Task item: Print the material underneath in full, keeping every line exactly as it is.

========================================================================

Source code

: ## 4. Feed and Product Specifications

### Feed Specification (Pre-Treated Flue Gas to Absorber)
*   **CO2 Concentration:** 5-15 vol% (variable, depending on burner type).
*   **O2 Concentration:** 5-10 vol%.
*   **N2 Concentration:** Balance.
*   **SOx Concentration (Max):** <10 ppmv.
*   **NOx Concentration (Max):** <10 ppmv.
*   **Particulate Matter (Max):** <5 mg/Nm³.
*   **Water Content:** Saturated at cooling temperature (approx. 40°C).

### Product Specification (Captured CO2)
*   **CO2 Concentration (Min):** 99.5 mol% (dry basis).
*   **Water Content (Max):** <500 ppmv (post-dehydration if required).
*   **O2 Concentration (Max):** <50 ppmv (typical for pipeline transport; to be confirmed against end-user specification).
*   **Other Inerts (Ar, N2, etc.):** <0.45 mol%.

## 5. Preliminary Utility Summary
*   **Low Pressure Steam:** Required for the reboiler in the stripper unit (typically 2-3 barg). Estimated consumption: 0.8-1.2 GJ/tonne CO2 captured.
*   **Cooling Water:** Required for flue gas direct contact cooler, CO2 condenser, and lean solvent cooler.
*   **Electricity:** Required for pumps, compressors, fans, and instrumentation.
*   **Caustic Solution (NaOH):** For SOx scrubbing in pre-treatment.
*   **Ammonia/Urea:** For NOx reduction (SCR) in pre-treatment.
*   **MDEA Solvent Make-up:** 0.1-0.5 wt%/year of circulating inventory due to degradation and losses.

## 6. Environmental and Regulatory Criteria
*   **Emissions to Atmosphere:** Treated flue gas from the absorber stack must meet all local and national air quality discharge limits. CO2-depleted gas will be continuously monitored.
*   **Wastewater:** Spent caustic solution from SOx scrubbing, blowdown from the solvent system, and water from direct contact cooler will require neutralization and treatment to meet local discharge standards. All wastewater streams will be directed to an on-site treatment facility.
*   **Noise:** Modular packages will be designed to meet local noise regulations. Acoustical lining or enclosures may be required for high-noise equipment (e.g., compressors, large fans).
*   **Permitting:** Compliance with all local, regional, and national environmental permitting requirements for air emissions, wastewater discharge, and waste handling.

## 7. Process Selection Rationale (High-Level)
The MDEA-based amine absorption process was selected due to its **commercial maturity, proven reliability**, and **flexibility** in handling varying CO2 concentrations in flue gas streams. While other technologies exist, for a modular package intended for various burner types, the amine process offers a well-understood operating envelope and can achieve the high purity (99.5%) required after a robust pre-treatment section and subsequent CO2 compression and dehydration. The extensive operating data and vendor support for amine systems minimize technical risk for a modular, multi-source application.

========================================================================

Exercise output:
Source code

: ## 4. Feed and Product Specifications

### Feed Specification (Pre-Treated Flue Gas to Absorber)
*   **CO2 Concentration:** 5-15 vol% (variable, depending on burner type).
*   **O2 Concentration:** 5-10 vol%.
*   **N2 Concentration:** Balance.
*   **SOx Concentration (Max):** <10 ppmv.
*   **NOx Concentration (Max):** <10 ppmv.
*   **Particulate Matter (Max):** <5 mg/Nm³.
*   **Water Content:** Saturated at cooling temperature (approx. 40°C).

### Product Specification (Captured CO2)
*   **CO2 Concentration (Min):** 99.5 mol% (dry basis).
*   **Water Content (Max):** <500 ppmv (post-dehydration if required).
*   **O2 Concentration (Max):** <50 ppmv (typical for pipeline transport; to be confirmed against end-user specification).
*   **Other Inerts (Ar, N2, etc.):** <0.45 mol%.

## 5. Preliminary Utility Summary
*   **Low Pressure Steam:** Required for the reboiler in the stripper unit (typically 2-3 barg). Estimated consumption: 0.8-1.2 GJ/tonne CO2 captured.
*   **Cooling Water:** Required for flue gas direct contact cooler, CO2 condenser, and lean solvent cooler.
*   **Electricity:** Required for pumps, compressors, fans, and instrumentation.
*   **Caustic Solution (NaOH):** For SOx scrubbing in pre-treatment.
*   **Ammonia/Urea:** For NOx reduction (SCR) in pre-treatment.
*   **MDEA Solvent Make-up:** 0.1-0.5 wt%/year of circulating inventory due to degradation and losses.

## 6. Environmental and Regulatory Criteria
*   **Emissions to Atmosphere:** Treated flue gas from the absorber stack must meet all local and national air quality discharge limits. CO2-depleted gas will be continuously monitored.
*   **Wastewater:** Spent caustic solution from SOx scrubbing, blowdown from the solvent system, and water from direct contact cooler will require neutralization and treatment to meet local discharge standards. All wastewater streams will be directed to an on-site treatment facility.
*   **Noise:** Modular packages will be designed to meet local noise regulations. Acoustical lining or enclosures may be required for high-noise equipment (e.g., compressors, large fans).
*   **Permitting:** Compliance with all local, regional, and national environmental permitting requirements for air emissions, wastewater discharge, and waste handling.

## 7. Process Selection Rationale (High-Level)
The MDEA-based amine absorption process was selected due to its **commercial maturity, proven reliability**, and **flexibility** in handling varying CO2 concentrations in flue gas streams. While other technologies exist, for a modular package intended for various burner types, the amine process offers a well-understood operating envelope and can achieve the high purity (99.5%) required after a robust pre-treatment section and subsequent CO2 compression and dehydration. The extensive operating data and vendor support for amine systems minimize technical risk for a modular, multi-source application.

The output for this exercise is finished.